Mayuri is a popular new high school teacher who becomes the advisor of the manga club. She is a former cosplayer known as Mayura (まゆら), one of the four Heavenly Queens of Cosplay. Later on, she reconnects and enters into a relationship with her female best friend, Eli.
- Nonoa (ノノア)

Nonoa is a rookie cosplayer who is a huge fan of Lilysa. Having experienced trauma in the past, she has a shy personality. She desperately wants to befriend Lilysa, but has trouble doing so due to her anxiety and insecurity.
- Aria Kisaki (喜咲アリア, Kisaki Aria)

Aria is a gyaru and a new cosplayer who does not have much knowledge about anime and manga. She is the daughter of manga artist Yoichi Higarashi and originally took up cosplay to reach him, as her parents got divorced when she was young. As the series progresses, she starts to develop feelings for Okumura.
- Yoichi Higarashi (日枯 陽一, Higarashi Yōichi) / Yo Kisaki (キサキ ヨウ, Kisaki Yō)

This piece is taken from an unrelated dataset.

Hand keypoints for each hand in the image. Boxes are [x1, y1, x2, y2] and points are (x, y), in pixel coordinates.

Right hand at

Higarashi is a manga artist who is the author of Liliel: Side Story, a spinoff manga of Ash's War Chronicles, and Aria's father. He previously created the manga Valkyries Battlefield, which was quickly cancelled due to its poor reception and sales. His only fan letter came from Okumura, which he continues to treasure. Despite his previous failures as a manga artist, the fan letter helped inspire him to continue his career. His real name is Yo Kisaki.

==Media==
===Manga===

Written and illustrated by Yu Hashimoto, the series was serialized on Shueisha's Shōnen Jump+ manga website from June 15, 2019, to December 20, 2025. Shueisha collected its chapters in twenty-five tankōbon volumes, released from October 4, 2019, to February 4, 2026.

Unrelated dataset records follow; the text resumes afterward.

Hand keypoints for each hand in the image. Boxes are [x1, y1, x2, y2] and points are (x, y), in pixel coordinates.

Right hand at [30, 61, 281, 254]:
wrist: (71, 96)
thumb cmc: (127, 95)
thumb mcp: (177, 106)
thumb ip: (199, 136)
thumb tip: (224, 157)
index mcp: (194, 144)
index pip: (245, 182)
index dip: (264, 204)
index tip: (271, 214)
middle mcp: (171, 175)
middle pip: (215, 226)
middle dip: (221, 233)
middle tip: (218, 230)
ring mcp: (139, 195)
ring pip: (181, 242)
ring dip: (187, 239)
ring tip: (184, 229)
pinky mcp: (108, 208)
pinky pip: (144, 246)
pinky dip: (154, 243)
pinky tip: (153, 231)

In June 2021, Seven Seas Entertainment announced that they licensed the series for English publication under their Ghost Ship imprint.

===Anime===

An anime television series adaptation was announced on December 10, 2022. It was produced by J.C.Staff and directed by Hideki Okamoto, with scripts written by Takao Yoshioka, character designs handled by Tomoyuki Shitaya, and music composed by Hiroaki Tsutsumi. The series aired from July 5 to December 13, 2024, on Tokyo MX and other networks. For the first cour, the opening theme song is "Shutter Chance" (シャッターチャンス, Shattāchansu), performed by Meychan, while the ending theme song is "Watch Me", performed by Kaori Maeda and Akari Kitō as their respective characters. For the second cour, the opening theme song is "Tsugihagi no Tsubasa" (ツギハギの翼), performed by Soraru, while the ending theme song is "Release Sigh", performed by Kaori Maeda, Akari Kitō, Sayumi Suzushiro and Sayumi Watabe as their respective characters. Sentai Filmworks licensed the series in North America, Australia and British Isles for streaming on Hidive.

Following the airing of the final episode of the first season, a second season was announced.

===Video game===
An online role-playing video game developed by Aiming and Team Caravan, titled 2.5 Dimensional Seduction: Angels on Stage (2.5次元の 天使たちのステージ, Nitengo-jigen no Ririsa Tenshitachi no Sutēji), was announced during Jump Festa 2024. It was released for iOS and Android on September 3, 2024. A PC version was released on October 31, 2024. The English and Simplified Chinese versions ended service on January 14, 2026.

==Reception==
Itachi Utada from Famitsu praised the story and characters of the series, particularly enjoying the cosplay elements present.

In the 2020 Next Manga Award, the series ranked fourth in the web manga category. By January 2022, the series had one million copies in circulation between its digital and print releases.